Am I doing this wrong? (working with massive data files)

Hello,

I am currently creating an application in Qt Creator that will plot data and perform some manipulations/searches on the data. As stated in the title, these data sets are huge; they usually consist of ~5 million data points. The files containing the data are in a plain text format with 2 columns for the x- and y-coordinate of a point. I'll explain what I've done so far and my reasoning for doing so. It'd be great to get some feedback on whether this method I'm using is a good way of doing things. I've come up with it entirely on my own, so I can understand if it is not the best method :)

The way I've been managing these large data sets so far is by first breaking each massive file into several cropped files. I do this because it is much faster to access rows in a small file than a large file. For example, if I kept the large file and wanted to look at the last data point, I would have to scan through a number of rows equal to the number of data points (on the order of 1 million row-reads) just to get to those data points. By breaking down the large file, if I want to access the last data point I just need to first identify which of the broken-down files it is contained in, then scan over all of the lines in that smaller file.

Now, once the files are cropped I need to actually work with the data.

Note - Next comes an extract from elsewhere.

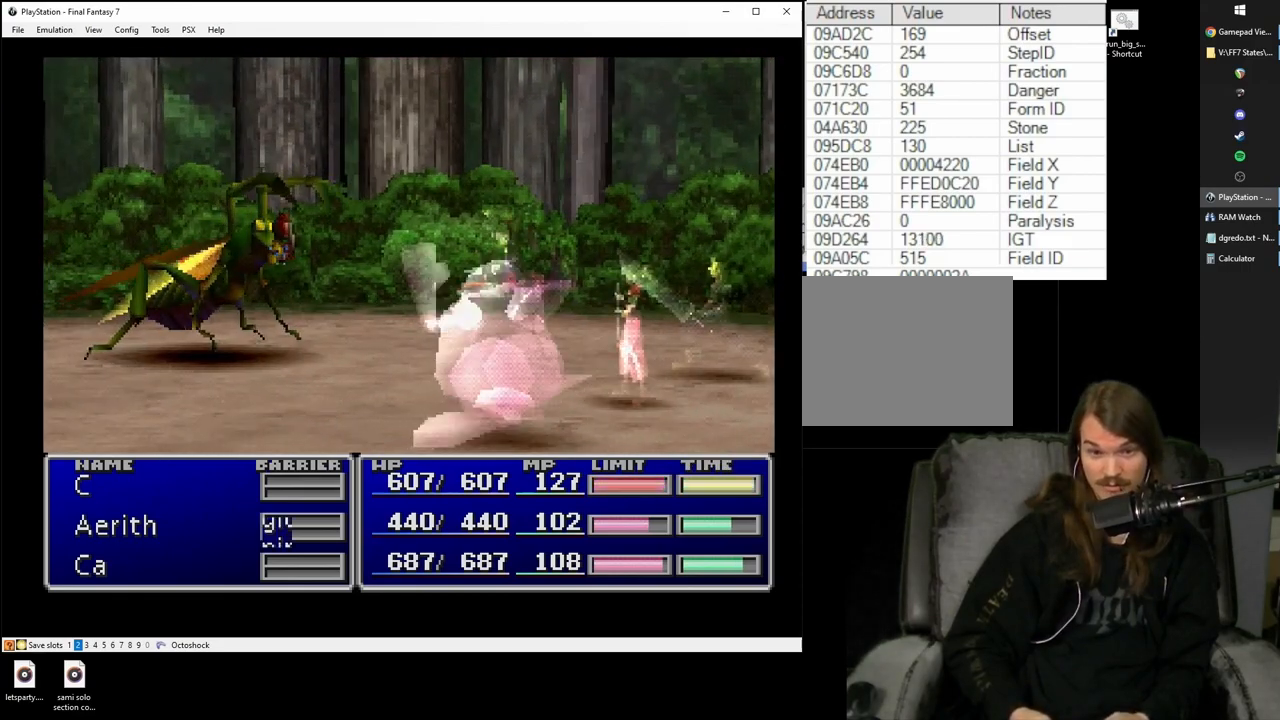
Gameplay with a controller (PlayStation layout); each line is a JSON object with the inputs held at the frame after it. "button_events" lists button changes between this image and that frame as [ms after this image, input, new state], when the widget could be followed in between (sticks are given only as held states). Not read: L1 L3 R1 R3.
{"buttons": ["CIRCLE"], "left_stick": "center", "right_stick": "center", "button_events": [[317, "DPAD_DOWN", "down"], [383, "DPAD_DOWN", "up"], [433, "CIRCLE", "down"]]}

To do this, I read a segment of the data into two vectors, one representing the x-coordinate and the other the y-coordinate of the points. Once the data is read in, I only need to work with the vector that contains the points. Whenever I need to look at a part of the data that is out of range of the two vectors, I just read the new range from my text files into the vectors.

That should give a general idea of what I'm doing, but if I need to provide more details I am happy to do that. Also, I should add that the program is working right now but is somewhat slow. Just loading a file of the size stated above takes about 1 minute, and moving the plot range quickly is pretty choppy. Ideally, I'd like to make it faster.

Any thoughts?

Thanks!
> they usually consist of ~5 million data points.
> The files containing the data are in a plain text format with 2 columns for the x- and y-coordinate of a point.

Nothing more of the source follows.